Pihole seems lost. It will not load in a reasonable amount of time, does not consistently respond on Web ports via any browser over LAN or Chromium on the Pi box.
Does not respond to DNS queries consistently.
Edit: I see SWAP is 100% of 100 MB.
Details about my system:
Pi 3
Linux raspberrypi 5.15.84-v8+ #1613 SMP PREEMPT Thu Jan 5 12:03:08 GMT 2023 aarch64
What I have changed since installing Pi-hole:
Did pihole -up to today's V6.x, accepted removal of lighttpd but it was still there, so removed manually per FAQ.
Please upload a debug log and post just the token URL that is generated after the log is uploaded by running the following command from the Pi-hole host terminal:
I noticed the eth0 thing, as it scrolled on by, but, it is working as I just connected via the web interface. However, the dashboard is just "churning".

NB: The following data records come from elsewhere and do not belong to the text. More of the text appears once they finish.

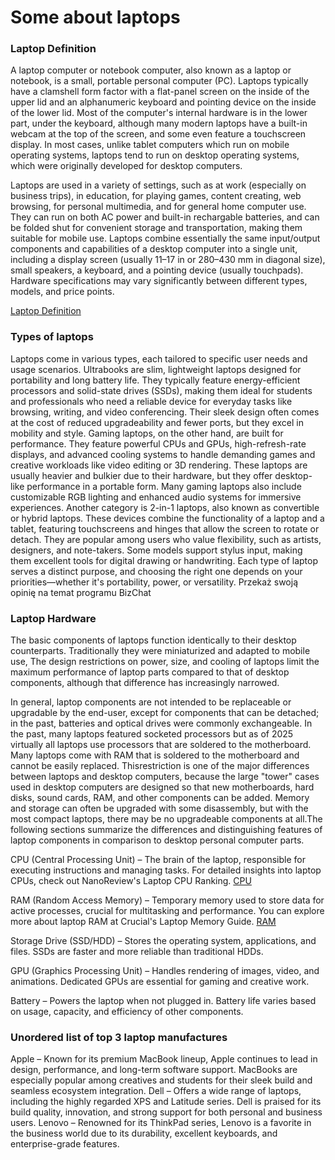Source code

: # Some about laptops

### Laptop Definition

A laptop computer or notebook computer, also known as a laptop or notebook, is a small, portable personal computer (PC). Laptops typically have a clamshell form factor with a flat-panel screen on the inside of the upper lid and an alphanumeric keyboard and pointing device on the inside of the lower lid. Most of the computer's internal hardware is in the lower part, under the keyboard, although many modern laptops have a built-in webcam at the top of the screen, and some even feature a touchscreen display. In most cases, unlike tablet computers which run on mobile operating systems, laptops tend to run on desktop operating systems, which were originally developed for desktop computers.

Laptops are used in a variety of settings, such as at work (especially on business trips), in education, for playing games, content creating, web browsing, for personal multimedia, and for general home computer use. They can run on both AC power and built-in rechargable batteries, and can be folded shut for convenient storage and transportation, making them suitable for mobile use. Laptops combine essentially the same input/output components and capabilities of a desktop computer into a single unit, including a display screen (usually 11–17 in or 280–430 mm in diagonal size), small speakers, a keyboard, and a pointing device (usually touchpads). Hardware specifications may vary significantly between different types, models, and price points. 

[Laptop Definition](https://en.wikipedia.org/wiki/Laptop)

### Types of laptops

Laptops come in various types, each tailored to specific user needs and usage scenarios. Ultrabooks are slim, lightweight laptops designed for portability and long battery life. They typically feature energy-efficient processors and solid-state drives (SSDs), making them ideal for students and professionals who need a reliable device for everyday tasks like browsing, writing, and video conferencing. Their sleek design often comes at the cost of reduced upgradeability and fewer ports, but they excel in mobility and style.
Gaming laptops, on the other hand, are built for performance. They feature powerful CPUs and GPUs, high-refresh-rate displays, and advanced cooling systems to handle demanding games and creative workloads like video editing or 3D rendering. These laptops are usually heavier and bulkier due to their hardware, but they offer desktop-like performance in a portable form. Many gaming laptops also include customizable RGB lighting and enhanced audio systems for immersive experiences.
Another category is 2-in-1 laptops, also known as convertible or hybrid laptops. These devices combine the functionality of a laptop and a tablet, featuring touchscreens and hinges that allow the screen to rotate or detach. They are popular among users who value flexibility, such as artists, designers, and note-takers. Some models support stylus input, making them excellent tools for digital drawing or handwriting. Each type of laptop serves a distinct purpose, and choosing the right one depends on your priorities—whether it's portability, power, or versatility.
Przekaż swoją opinię na temat programu BizChat

### Laptop Hardware

The basic components of laptops function identically to their desktop counterparts. Traditionally they were miniaturized and adapted to mobile use, The design restrictions on power, size, and cooling of laptops limit the maximum performance of laptop parts compared to that of desktop components, although that difference has increasingly narrowed.

In general, laptop components are not intended to be replaceable or upgradable by the end-user, except for components that can be detached; in the past, batteries and optical drives were commonly exchangeable. In the past, many laptops featured socketed processors but as of 2025 virtually all laptops use processors that are soldered to the motherboard. Many laptops come with RAM that is soldered to the motherboard and cannot be easily replaced. Thisrestriction is one of the major differences between laptops and desktop computers, because the large "tower" cases used in desktop computers are designed so that new motherboards, hard disks, sound cards, RAM, and other components can be added. Memory and storage can often be upgraded with some disassembly, but with the most compact laptops, there may be no upgradeable components at all.The following sections summarize the differences and distinguishing features of laptop components in comparison to desktop personal computer parts.

CPU (Central Processing Unit) – The brain of the laptop, responsible for executing instructions and managing tasks. For detailed insights into laptop CPUs, check out NanoReview's Laptop CPU Ranking. [CPU](https://nanoreview.net/en/cpu-list/laptop-chips-rating)


RAM (Random Access Memory) – Temporary memory used to store data for active processes, crucial for multitasking and performance. You can explore more about laptop RAM at Crucial's Laptop Memory Guide. [RAM](https://www.crucial.com/products/memory/laptop-dram)


Storage Drive (SSD/HDD) – Stores the operating system, applications, and files. SSDs are faster and more reliable than traditional HDDs.


GPU (Graphics Processing Unit) – Handles rendering of images, video, and animations. Dedicated GPUs are essential for gaming and creative work.


Battery – Powers the laptop when not plugged in. Battery life varies based on usage, capacity, and efficiency of other components.

### Unordered list of top 3 laptop manufactures

Apple – Known for its premium MacBook lineup, Apple continues to lead in design, performance, and long-term software support. MacBooks are especially popular among creatives and students for their sleek build and seamless ecosystem integration.
Dell – Offers a wide range of laptops, including the highly regarded XPS and Latitude series. Dell is praised for its build quality, innovation, and strong support for both personal and business users.
Lenovo – Renowned for its ThinkPad series, Lenovo is a favorite in the business world due to its durability, excellent keyboards, and enterprise-grade features.
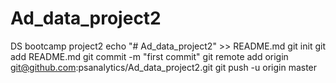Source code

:# Ad_data_project2
DS bootcamp project2
echo "# Ad_data_project2" >> README.md
git init
git add README.md
git commit -m "first commit"
git remote add origin git@github.com:psanalytics/Ad_data_project2.git
git push -u origin master
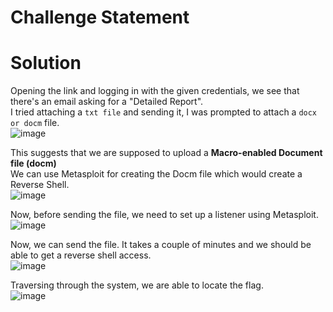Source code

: # Challenge Statement


# Solution
Opening the link and logging in with the given credentials, we see that there's an email asking for a "Detailed Report".  
I tried attaching a `txt file` and sending it, I was prompted to attach a `docx or docm` file.  
![image](https://github.com/user-attachments/assets/1b380eb1-f9bb-466e-b876-e4c2a667afde)

This suggests that we are supposed to upload a **Macro-enabled Document file (docm)**  
We can use Metasploit for creating the Docm file which would create a Reverse Shell.  
![image](https://github.com/user-attachments/assets/4c8e5af3-d331-41e2-8b3c-5a2573f099cc)

Now, before sending the file, we need to set up a listener using Metasploit.  
![image](https://github.com/user-attachments/assets/4b1db480-3814-427d-876e-f4e7434398fa)

Now, we can send the file. It takes a couple of minutes and we should be able to get a reverse shell access.  
![image](https://github.com/user-attachments/assets/c6d1d3e3-fea2-4b5f-9e28-63df1ad6eb2a)

Traversing through the system, we are able to locate the flag.  
![image](https://github.com/user-attachments/assets/8cf26c41-9a96-4859-8033-b6415c446463)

I don't currently have a clue as to how to proceed. It all worked fine before the upgrade.
Don't recall ever adding an adlist. I presume it is the second entry that is bogus?
When the web interface responds I will look at it.
Still having the issue. Below is what I see when Pihole stops responding. Just a minute ago saw a fully populated and active screen with eth0 being the port in use.
With V6 we reduced the retention duration of the historic data from 365 days to 90 days. But this might still be to much for low-end hardware receiving a lot of queries. You can manually reduce the retention duration even further.
For the most part, that is already handled automatically.
Log files under /var/log/pihole are rotated regularly.
The long-term database retention period can be configured via database.maxDBdays, and Pi-hole will automatically mark entries older than database.maxDBdays as deleted.
However, that would not directly impact the size of the database file.
The database engine would grow file size if it cannot hold additional entries, but it would reuse space from deleted entries rather than shrink the file. Typically, that means that database size would stabilise around the size large enough to hold your queries for database.maxDBdays.
As yubiuser mentioned, v6 reduced that to a new 91 days default, from 365 previously.
This would have meant that Pi-hole's database maintenance would have been busy marking 274 days of DNS queries as deleted upon first starting Pi-hole v6, which may have kept your CPU quite busy, especially with larger long-term databases on low power hardware.
But the database file still would be as large as before.
If you'd wanted to reduce it in size, you could create a clean copy of Pi-hole's long-term query database to a new file with the following commands:
sudo pihole-FTL sqlite3 /etc/pihole/pihole-FTL.db "VACUUM INTO '/path/to/pihole-FTL.backup.db'"
You'd then have to sudo systemctl stop pihole-FTL and move the /path/to/pihole-FTL.backup.db over the original /etc/pihole/pihole-FTL.db before you start Pi-hole again.